Your instructions: Format the lines of the records from the one containing "Уряд виділив понад" through the one containing "187 помешкань та" as a JSON list of strings, one string per line. Include both of those lines and omit any blank lines.
[Records for processing]
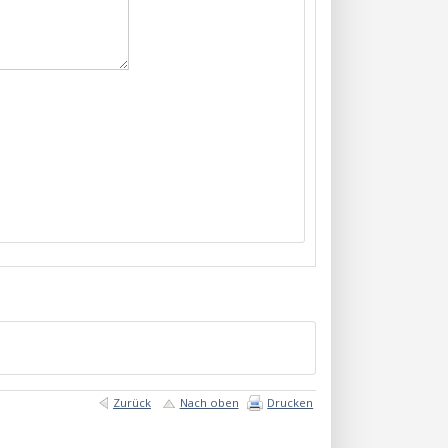
Zurück
Nach oben
Drucken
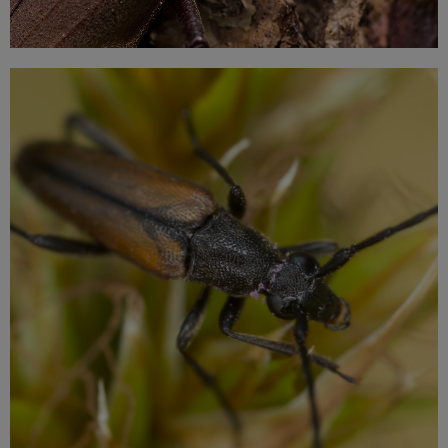
Meer informatie
mm groot.
zwart uiteinde van zijn dekschild. De larven zijn ongeveer 12-18
heipaalkever is over het algemeen roodbruin van kleur, met een
volwassen heipaalkever is tussen de 6 en 12 mm lang. De
heipaalkever behoort tot een andere insectenfamilie. Een
Hij lijkt op de boktor vanwege de lange voelsprieten, maar de
De heipaalkever wordt ook wel kersentor of kersenbijter genoemd.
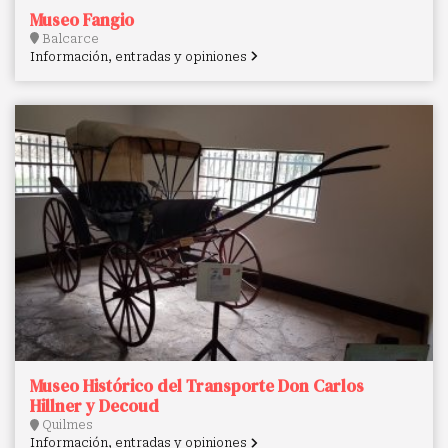
Museo Fangio
Balcarce
Información, entradas y opiniones
Museo Histórico del Transporte Don Carlos
Hillner y Decoud
Quilmes
Información, entradas y opiniones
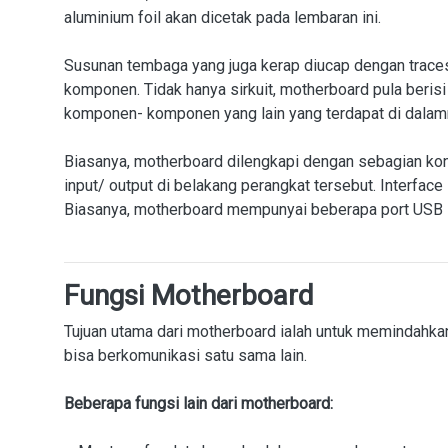
aluminium foil akan dicetak pada lembaran ini.
Susunan tembaga yang juga kerap diucap dengan traces
komponen. Tidak hanya sirkuit, motherboard pula beri
komponen- komponen yang lain yang terdapat di dalam
Biasanya, motherboard dilengkapi dengan sebagian konek
input/ output di belakang perangkat tersebut. Interf
Biasanya, motherboard mempunyai beberapa port USB s
Fungsi Motherboard
Tujuan utama dari motherboard ialah untuk memindahk
bisa berkomunikasi satu sama lain.
Beberapa fungsi lain dari motherboard:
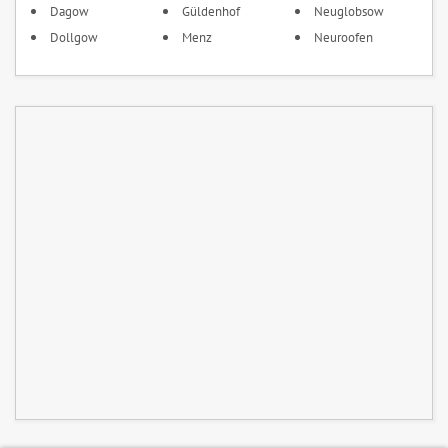
Dagow
Güldenhof
Neuglobsow
Dollgow
Menz
Neuroofen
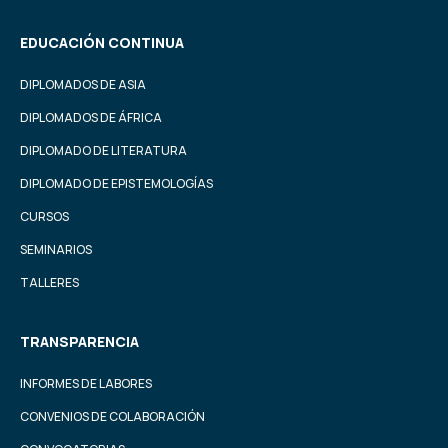
EDUCACIÓN CONTINUA
DIPLOMADOS DE ASIA
DIPLOMADOS DE ÁFRICA
DIPLOMADO DE LITERATURA
DIPLOMADO DE EPISTEMOLOGÍAS
CURSOS
SEMINARIOS
TALLERES
TRANSPARENCIA
INFORMES DE LABORES
CONVENIOS DE COLABORACIÓN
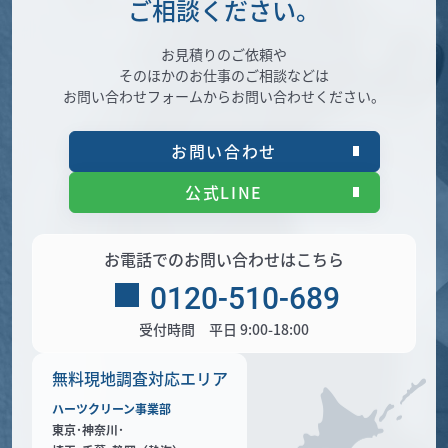
ご相談ください。
お見積りのご依頼や
そのほかのお仕事のご相談などは
お問い合わせフォームからお問い合わせください。
お問い合わせ
公式LINE
お電話でのお問い合わせはこちら
0120-510-689
受付時間 平日 9:00-18:00
無料現地調査対応エリア
ハーツクリーン事業部
東京･神奈川･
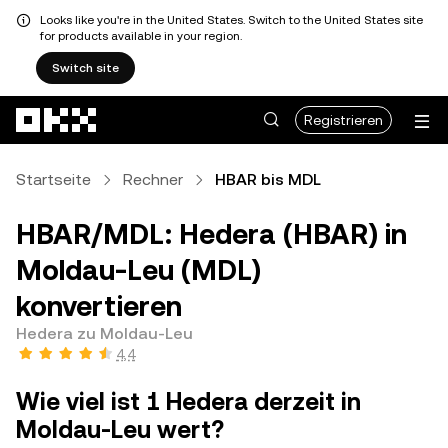
Looks like you're in the United States. Switch to the United States site
for products available in your region.
Switch site
Zum Hauptinhalt springen
Registrieren
Startseite
Rechner
HBAR bis MDL
HBAR/MDL: Hedera (HBAR) in
Moldau-Leu (MDL)
konvertieren
Hedera zu Moldau-Leu
4,4
Wie viel ist 1 Hedera derzeit in
Moldau-Leu wert?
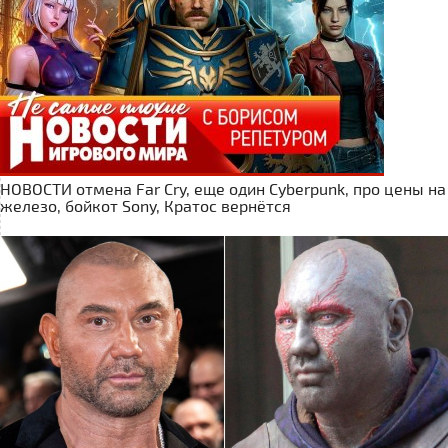
НОВОСТИ отмена Far Cry, еще один Cyberpunk, про цены на
железо, бойкот Sony, Кратос вернётся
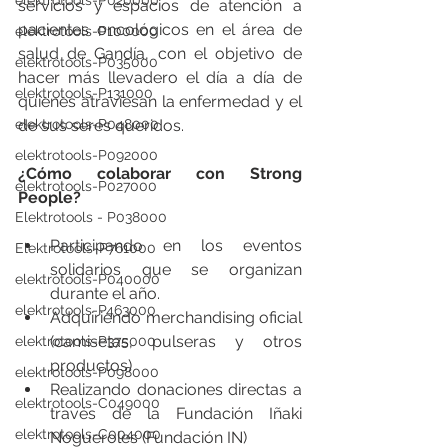
elektrotools-P020000
servicios y espacios de atención a 
pacientes oncológicos en el área de 
elektrotools-P100000
salud de Gandía, con el objetivo de 
elektrotools-P035000
hacer más llevadero el día a día de 
elektrotools-P131000
quienes atraviesan la enfermedad y el 
elektrotools-P048000
de sus seres queridos.
elektrotools-P092000
¿Cómo colaborar con Strong 
elektrotools-P027000
People?
Elektrotools - P038000
Participando en los eventos 
Elektrotools-P761000
solidarios que se organizan 
elektrotools-P040000
durante el año.
elektrotools-P463000
Adquiriendo merchandising oficial 
(camisetas, pulseras y otros 
elektrotools-P375000
productos)
elektrotools-P098000
Realizando donaciones directas a 
elektrotools-C049000
través de la Fundación Iñaki 
elektrotools-C004000
Nogueroles (Fundación IN)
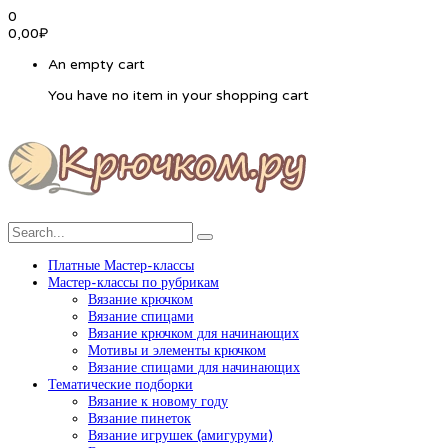
0
0,00
₽
An empty cart
You have no item in your shopping cart
Платные Мастер-классы
Мастер-классы по рубрикам
Вязание крючком
Вязание спицами
Вязание крючком для начинающих
Мотивы и элементы крючком
Вязание спицами для начинающих
Тематические подборки
Вязание к новому году
Вязание пинеток
Вязание игрушек (амигуруми)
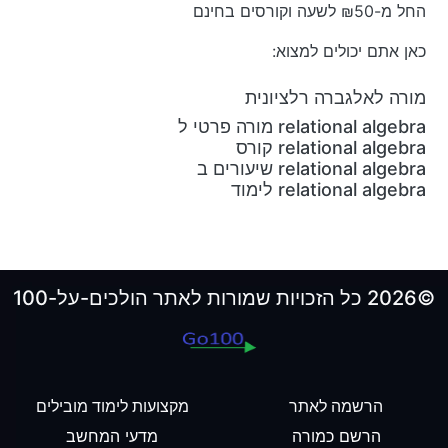
החל מ-₪50 לשעה וקורסים בחינם
כאן אתם יכולים למצוא:
מורה לאלגברה רלציונית
relational algebra מורה פרטי ל
relational algebra קורס
relational algebra שיעורים ב
relational algebra לימוד
©2026 כל הזכויות שמורות לאתר הולכים-על-100
הרשמה לאתר
מקצועות לימוד מובילים
הרשם כמורה
מדעי המחשב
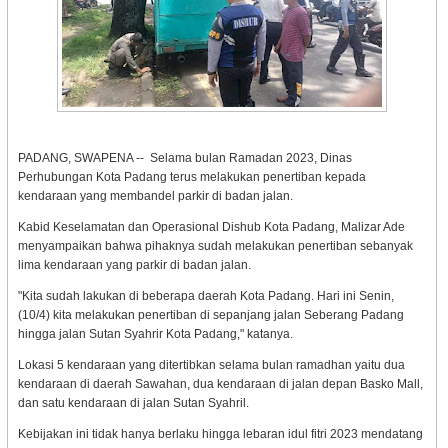
PADANG, SWAPENA -- Selama bulan Ramadan 2023, Dinas
Perhubungan Kota Padang terus melakukan penertiban kepada
kendaraan yang membandel parkir di badan jalan.
Kabid Keselamatan dan Operasional Dishub Kota Padang, Malizar Ade
menyampaikan bahwa pihaknya sudah melakukan penertiban sebanyak
lima kendaraan yang parkir di badan jalan.
"Kita sudah lakukan di beberapa daerah Kota Padang. Hari ini Senin,
(10/4) kita melakukan penertiban di sepanjang jalan Seberang Padang
hingga jalan Sutan Syahrir Kota Padang," katanya.
Lokasi 5 kendaraan yang ditertibkan selama bulan ramadhan yaitu dua
kendaraan di daerah Sawahan, dua kendaraan di jalan depan Basko Mall,
dan satu kendaraan di jalan Sutan Syahril.
Kebijakan ini tidak hanya berlaku hingga lebaran idul fitri 2023 mendatang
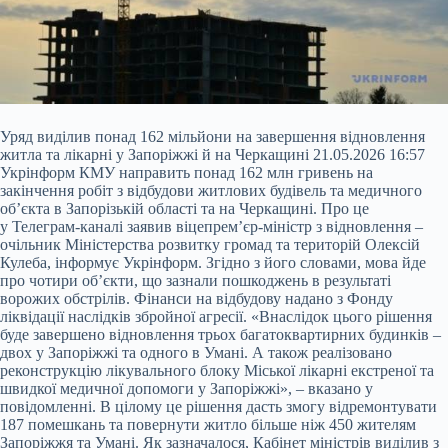
Уряд виділив понад 162 мільйони на завершення відновлення
житла та лікарні у Запоріжжі й на Черкащині 21.05.2026 16:57
Укрінформ КМУ направить понад 162 млн гривень на
закінчення робіт з відбудови житлових будівель та медичного
об’єкта в Запорізькій області та на Черкащині. Про це
у Телеграм-каналі заявив віцепрем’єр-міністр з відновлення –
очільник Міністерства розвитку громад та територій Олексій
Кулеба, інформує Укрінформ. Згідно з його словами, мова йде
про чотири об’єкти, що зазнали
пошкоджень в результаті
ворожих обстрілів. Фінанси на відбудову надано з Фонду
ліквідації наслідків збройної агресії. «Внаслідок цього рішення
буде завершено відновлення трьох багатоквартирних будинків –
двох у Запоріжжі та одного в Умані. А також реалізовано
реконструкцію лікувального блоку Міської лікарні екстреної та
швидкої медичної допомоги у Запоріжжі», – вказано у
повідомленні. В цілому це рішення дасть змогу відремонтувати
187 помешкань та повернути житло більше ніж 450 жителям
Запоріжжя та Умані. Як зазначалося, Кабінет міністрів виділив з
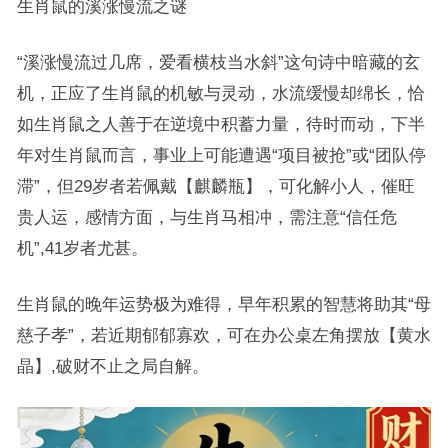
生肖鼠的溪涨慢流之谜
“溪涨慢流过几席，爱看横枝当水斜”这句诗中暗藏的玄
机，正应了生肖鼠的机敏与灵动，水流缓慢却绵长，恰
如生肖鼠之人善于在逆境中积蓄力量，待时而动，下半
年对生肖鼠而言，事业上可能遭遇“项目被抢”或“团队停
滞”，但29岁者若佩戴【麒麟瓶】，可化解小人，催旺
贵人运，感情方面，与生肖马相冲，需注意“信任危
机”,41岁者尤甚。
生肖鼠的晚年运势极为难得，早年积累的智慧将助其“母
慈子孝”，若近期郁郁寡欢，可在办公桌左角摆放【黄水
晶】,破财不止之局自解。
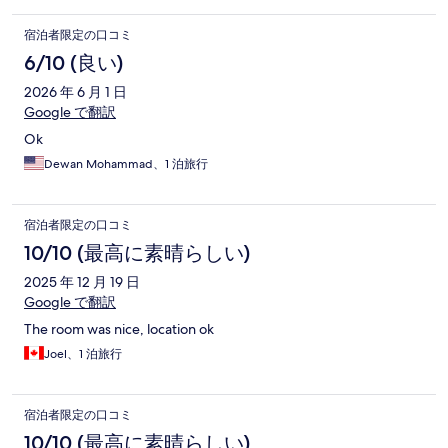
宿泊者限定の口コミ
6/10 (良い)
2026 年 6 月 1 日
Google で翻訳
Ok
Dewan Mohammad、1 泊旅行
宿泊者限定の口コミ
10/10 (最高に素晴らしい)
2025 年 12 月 19 日
Google で翻訳
The room was nice, location ok
Joel、1 泊旅行
宿泊者限定の口コミ
10/10 (最高に素晴らしい)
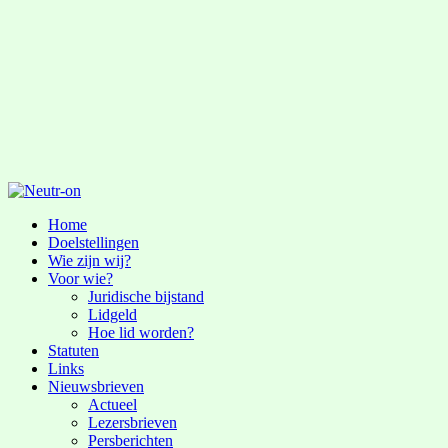
Home
Doelstellingen
Wie zijn wij?
Voor wie?
Juridische bijstand
Lidgeld
Hoe lid worden?
Statuten
Links
Nieuwsbrieven
Actueel
Lezersbrieven
Persberichten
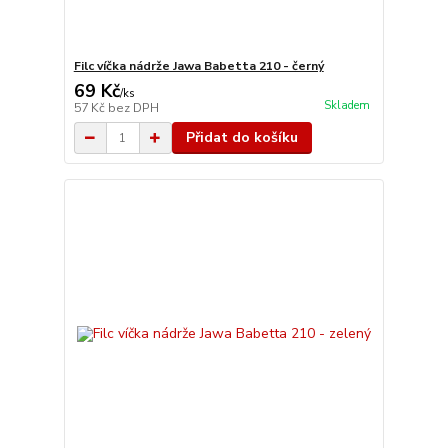
Filc víčka nádrže Jawa Babetta 210 - černý
69 Kč
/
ks
Skladem
57 Kč
bez DPH
Přidat do košíku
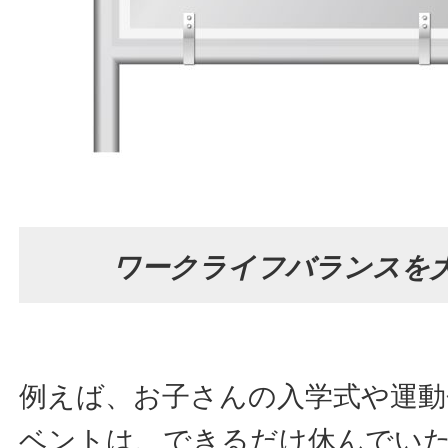
ワークライフバランスを
例えば、お子さんの入学式や運動
ベントは、できるだけ休んでい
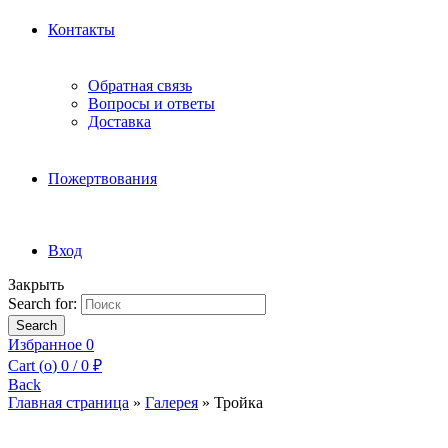
Контакты
Обратная связь
Вопросы и ответы
Доставка
Пожертвования
Вход
Закрыть
Search for:
Search
Избранное
0
Cart (
o
)
0
/
0
₽
Back
Главная страница
»
Галерея
»
Тройка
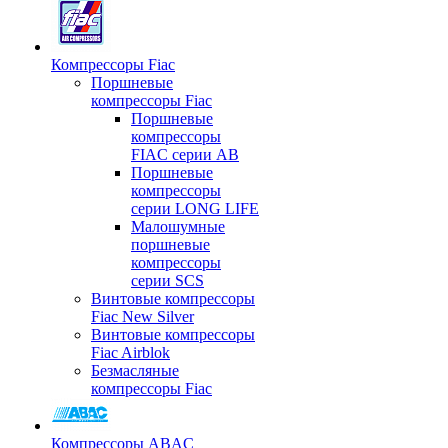
Компрессоры Fiac
Поршневые
компрессоры Fiac
Поршневые
компрессоры
FIAC серии AB
Поршневые
компрессоры
серии LONG LIFE
Малошумные
поршневые
компрессоры
серии SCS
Винтовые компрессоры
Fiac New Silver
Винтовые компрессоры
Fiac Airblok
Безмасляные
компрессоры Fiac
Компрессоры ABAC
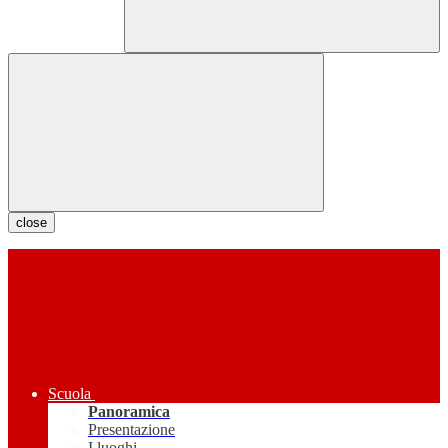
close
Scuola
Panoramica
Presentazione
I luoghi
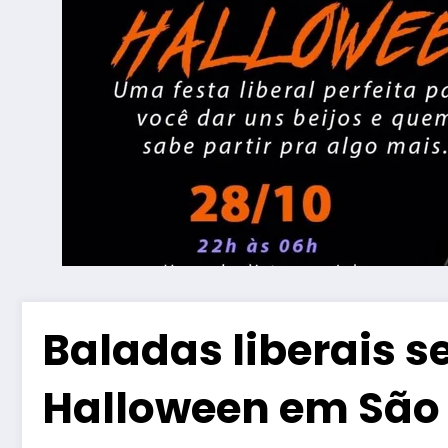
Baladas liberais 
Halloween em São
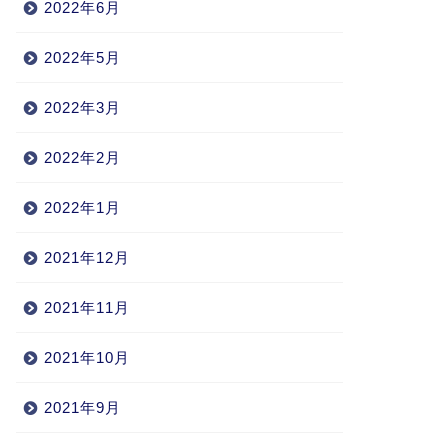
2022年6月
2022年5月
2022年3月
2022年2月
2022年1月
2021年12月
2021年11月
2021年10月
2021年9月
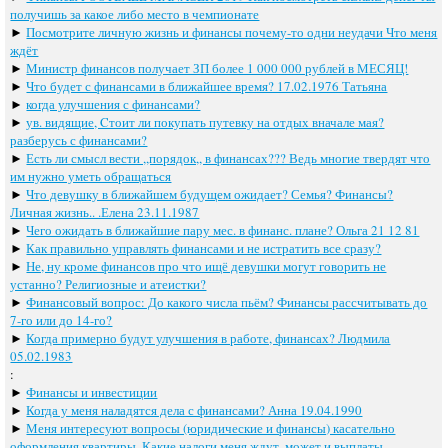
получишь за какое либо место в чемпионате
►
Посмотрите личную жизнь и финансы почему-то одни неудачи Что меня
ждёт
►
Министр финансов получает ЗП более 1 000 000 рублей в МЕСЯЦ!
►
Что будет с финансами в ближайшее время? 17.02.1976 Татьяна
►
когда улучшения с финансами?
►
ув. видящие, Cтоит ли покупать путевку на отдых вначале мая?
разберусь с финансами?
►
Есть ли смысл вести ,,порядок,, в финансах??? Ведь многие твердят что
им нужно уметь обращаться
►
Что девушку в ближайшем будущем ожидает? Семья? Финансы?
Личная жизнь.. .Елена 23.11.1987
►
Чего ожидать в ближайшие пару мес. в финанс. плане? Ольга 21 12 81
►
Как правильно управлять финансами и не истратить все сразу?
►
Не, ну кроме финансов про что ищё девушки могут говорить не
устанно? Религиозные и атеистки?
►
Финансовый вопрос: До какого числа пьём? Финансы рассчитывать до
7-го или до 14-го?
►
Когда примерно будут улучшения в работе, финансах? Людмила
05.02.1983
:
►
Финансы и инвестиции
►
Когда у меня наладятся дела с финансами? Анна 19.04.1990
►
Меня интересуют вопросы (юридические и финансы) касательно
оформления квартиры. Какие налоги меня ждут, может и выплаты.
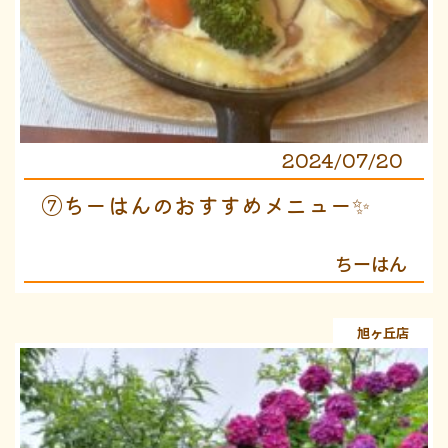
2024/07/20
⑦ちーはんのおすすめメニュー✨
ちーはん
旭ヶ丘店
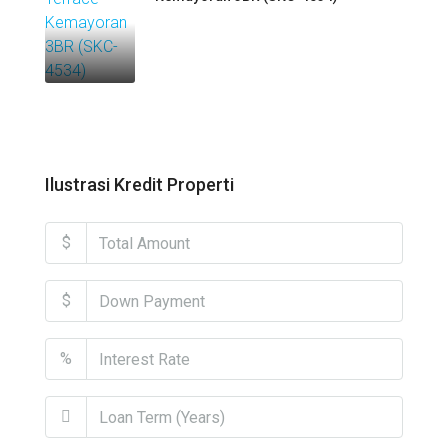
Ilustrasi Kredit Properti
$
$
%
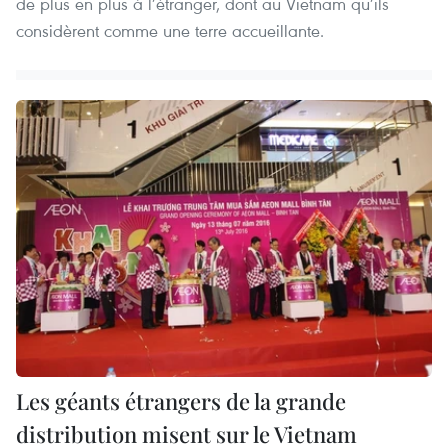
de plus en plus à l’étranger, dont au Vietnam qu’ils
considèrent comme une terre accueillante.
Les géants étrangers de la grande
distribution misent sur le Vietnam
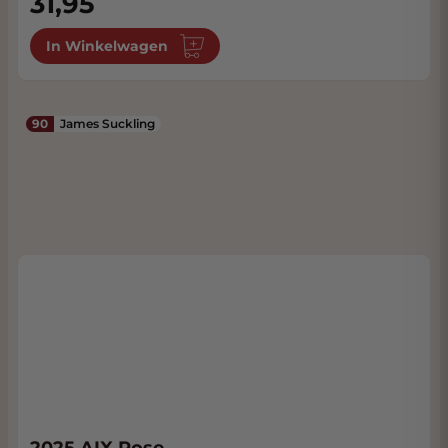
31,95
In Winkelwagen
90
James Suckling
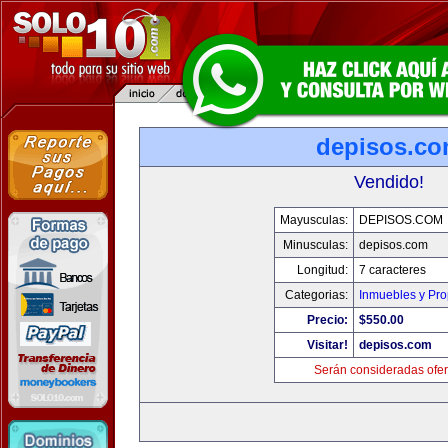
depisos.c
Vendido!
Mayusculas:
DEPISOS.COM
Minusculas:
depisos.com
Longitud:
7 caracteres
Categorias:
Inmuebles y Pr
Precio:
$550.00
Visitar!
depisos.com
Serán consideradas ofer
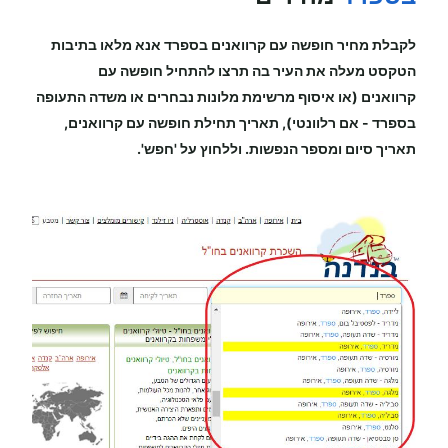
לקבלת מחיר
חופשה עם קרוואנים
בספרד
אנא מלאו בתיבות
הטקסט מעלה את העיר בה תרצו להתחיל
חופשה עם
קרוואנים
(או איסוף מרשימת מלונות נבחרים או משדה התעופה
בספרד
-
אם רלוונטי), תאריך תחילת
חופשה עם קרוואנים
,
תאריך סיום ומספר הנפשות. וללחוץ על 'חפש'.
[/Records for processing]
Finished exercise:
[
  "Уряд виділив понад 162 мільйони на завершення відновлення",
  "житла та лікарні у Запоріжжі й на Черкащині 21.05.2026 16:57",
  "Укрінформ КМУ направить понад 162 млн гривень на",
  "закінчення робіт з відбудови житлових будівель та медичного",
  "об’єкта в Запорізькій області та на Черкащині. Про це",
  "у Телеграм-каналі заявив віцепрем’єр-міністр з відновлення –",
  "очільник Міністерства розвитку громад та територій Олексій",
  "Кулеба, інформує Укрінформ. Згідно з його словами, мова йде",
  "про чотири об’єкти, що зазнали",
  "пошкоджень в результаті",
  "ворожих обстрілів. Фінанси на відбудову надано з Фонду",
  "ліквідації наслідків збройної агресії. «Внаслідок цього рішення",
  "буде завершено відновлення трьох багатоквартирних будинків –",
  "двох у Запоріжжі та одного в Умані. А також реалізовано",
  "реконструкцію лікувального блоку Міської лікарні екстреної та",
  "швидкої медичної допомоги у Запоріжжі», – вказано у",
  "повідомленні. В цілому це рішення дасть змогу відремонтувати",
  "187 помешкань та повернути житло більше ніж 450 жителям"
]